Re: compatibility characters (in XML context)

From: Kenneth Whistler (kenw@sybase.com)
Date: Fri Nov 14 2003 - 20:35:32 EST

  • Next message: Patrick Andries: "Re: How can I input any Unicode character if I know its hexadecimal code?"

    John Cowan said:

    > Kenneth Whistler scripsit:
    >
    > > However, there were character encoding standards committees,
    > > predating the UTC, which did not understand this principle,
    > > and which encoded a character for the Ångstrom sign as a
    > > separate symbol. In most cases this would not be a problem,
    > > but in at least one East Asian encoding, an Ångstrom sign
    > > was encoded separately from {an uppercase Å of the Latin script},
    > > resulting in two encodings for what really is the same thing,
    > > from a character encoding perspective.
    >
    > But IIRC they did so in two separate character encoding standards
    > which the UTC for reasons of its own decided to treat as one standard.

    Yeah, could be.

    The issue can be seen in JIS X 0208, which has an Ångstrom symbol
    (Row 2, Cell 82), but no accented Latin, and then JIS X 0212,
    which has a bunch of accented Latin, including Å (Row 10, Cell 9).
    They are separate standards, but JIS X 0212 was designed as
    a discontiguous extension of JIS X 0208. You aren't supposed
    to unify its characters against the JIS X 0208 characters.
    The fact that JIS X 0212 basically failed, and has been replaced
    by a rather different JIS X 0213 extension wasn't something that
    could be foreseen in detail back in 1989 when these initial
    repertoires were being collected.

    >
    > > Note that there a also piles of "compability characters" in
    > > Unicode which have no decomposition mapping whatsoever,
    > > and which thus are completely unimpacted by normalization.
    >
    > If someone undertook to prepare a draft list of these, would the
    > UTC consider blessing it, in corrected form? It is disconcerting
    > that the notion "compatibility character" is so fuzzily defined.
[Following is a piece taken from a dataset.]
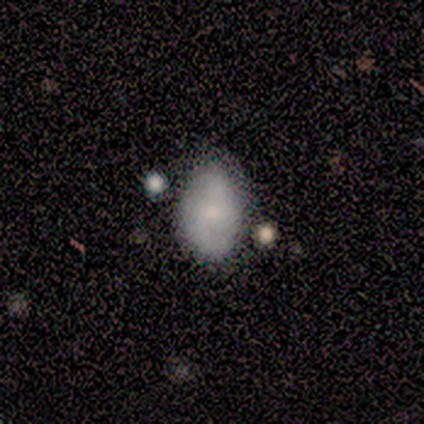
smooth-or-featured: smooth: 75% | featured or disk: 25% | star or artifact: 0%
  how-rounded: in between: 100% | round: 0% | cigar-shaped: 0%
  merging: none: 50% | minor disturbance: 25% | merger: 25% | major disturbance: 0%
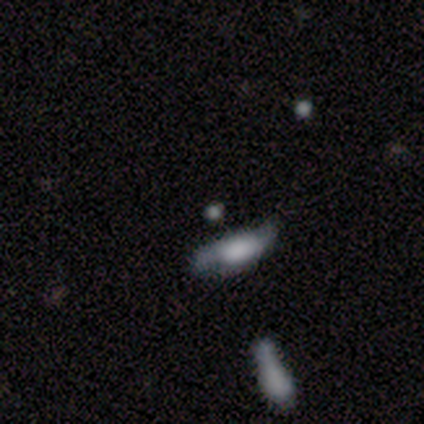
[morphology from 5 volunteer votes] Overall: smooth (60%; featured or disk 20%). How rounded: round (67%; in between 33%). Merging: none (75%).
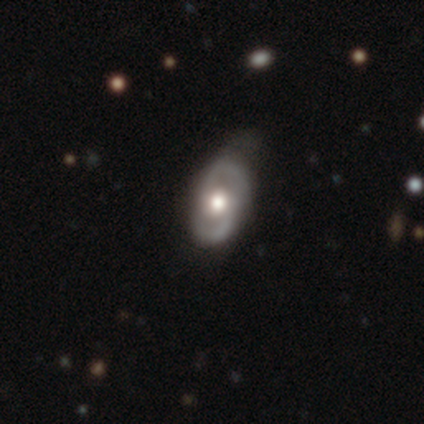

    Actually, part of the point of my discussion of compatibility
    characters is to indicate that "compatibility character" per se
    *is* a very fuzzy and contingent concept. It is basically a
    matter more of character encoding history than something that
    should be normatively defined so as to have implementations and
    other specifications depend on in some crucial way. Even longtime
    experts on the UTC will have disagreements regarding just which
    characters are "compatibility characters" and which not. My
    statement that Å (and by implication most other precomposed
    Latin characters) are compatibility characters in a way would
    itself be somewhat contentious. It depends in part on what
    your vision is regarding how Unicode *should* be, as opposed to
    just what it currently is defined to be.

    What matters for implementations and related specifications
    are the normatively defined statuses of certain characters as
    having decomposition mappings that designates them either
    as compatibility decomposable characters or as canonical
    decomposable characters. That status *is* clearly and unambiguously
    defined for every Unicode character.

    Rather than trying to figure out what all the compatibility
    characters are, I think a much more interesting list would be
    the list of all the *useful* characters in Unicode.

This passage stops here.